• _Zu analysierender Text_:
━━━━━━

Lettland: Austreibung der Russen

EU-Mitglied Lettland will Bürger zweiter Klasse loswerden

  • René Heilig
  • Lesedauer: 3 Min.
Russische Pelmeni auf dem Rigaer Weihnachtsmarkt. Wer nicht lettischer wird, soll das Land verlassen, fordert der Staat.
Russische Pelmeni auf dem Rigaer Weihnachtsmarkt. Wer nicht lettischer wird, soll das Land verlassen, fordert der Staat.

Das Thema Abschiebung hat nicht nur in westeuropäischen Staaten politische Konjunktur. Zu Wochenbeginn sendete das lettische Fernsehen ein Interview mit einer Frau namens Maira Roze. Sie ist Leiterin des Büros für Staatsbürgerschafts- und Migrationsangelegenheiten (OCMA). Was sie verkündete, erschreckte und verunsicherte zahlreiche Familien, denn: Immer mehr Menschen sind von Ausweisung bedroht, auch wenn sie seit Geburt in Gebieten leben, die heute zur Republik Lettland gehören.

━━━━━━

• _Transkribierte Seiteninhalte_:
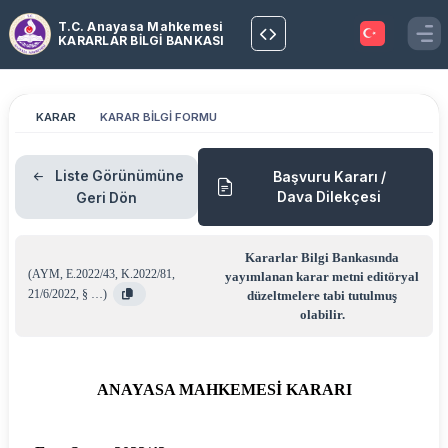
T.C. Anayasa Mahkemesi
KARARLAR BİLGİ BANKASI
KARAR
KARAR BİLGİ FORMU
Liste Görünümüne
Başvuru Kararı /
Dava Dilekçesi
Geri Dön
Kararlar Bilgi Bankasında
(
AYM
,
E.2022/43
,
K.2022/81
,
yayımlanan karar metni editöryal
21/6/2022
,
§ …
)
düzeltmelere tabi tutulmuş
olabilir.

━━━━━━

• _Aufgaben_:
A) Beantworten Sie zum Artikel über die Ausweisung von Russen aus Lettland die folgenden Fragen:
(i) Welches Gericht wird auf dem Rigaer Weihnachtsmarkt angeboten?
(ii) Welcher Sender strahlte das Interview mit Maira Roze aus?
(iii) Welche Behörde leitet Maira Roze?
B) Führen Sie den Artikel über die Ausweisung von Russen aus Lettland im Anschluss an seinen letzten Satz weiter.

• _Antworten_:
A)
(i) Russische Pelmeni.
(ii) Das lettische Fernsehen.
(iii) Das Büro für Staatsbürgerschafts- und Migrationsangelegenheiten (OCMA).

B)
Zunächst seien rund 1000 Menschen von den geplanten Maßnahmen betroffen. Rund 15 500 russische Staatsbürger, so berichtete die Regierungsvertreterin weiter, hätten eine unbefristete und fast 3000 Menschen eine befristete Aufenthaltserlaubnis beantragt. 2200 Menschen, so die vorläufige Zahl, erfüllten notwendige Formalien, die zum Bleiben berechtigen, jedoch nicht.

20 000 Russen »Nichtbürger« in Lettland

Nach der Wiederherstellung der Unabhängigkeit Lettlands im Jahre 1991 erhielten nur solche Einwohner die Staatsbürgerschaft, die sie bereits vor der Eingliederung des Landes in die Sowjetunion besaßen oder direkte Nachkommen solcher Personen sind. Alle anderen wurden zu »Nichtbürgern« erklärt. Betroffen sind Menschen vieler Nationalitäten, vor allem aber 20 000 Russen. Sie haben kein Wahlrecht und dürfen bestimmte Berufe nicht ausüben.

Nach Moskaus Überfall auf die Ukraine im Februar 2022 entzog man russischsprachigen Radiosendern, die sich zu sehr in Richtung Moskau orientierten, die Lizenz. Behörden ließen weitere Denkmale abtragen, die an die Befreiung vom Hitlerfaschismus erinnerten.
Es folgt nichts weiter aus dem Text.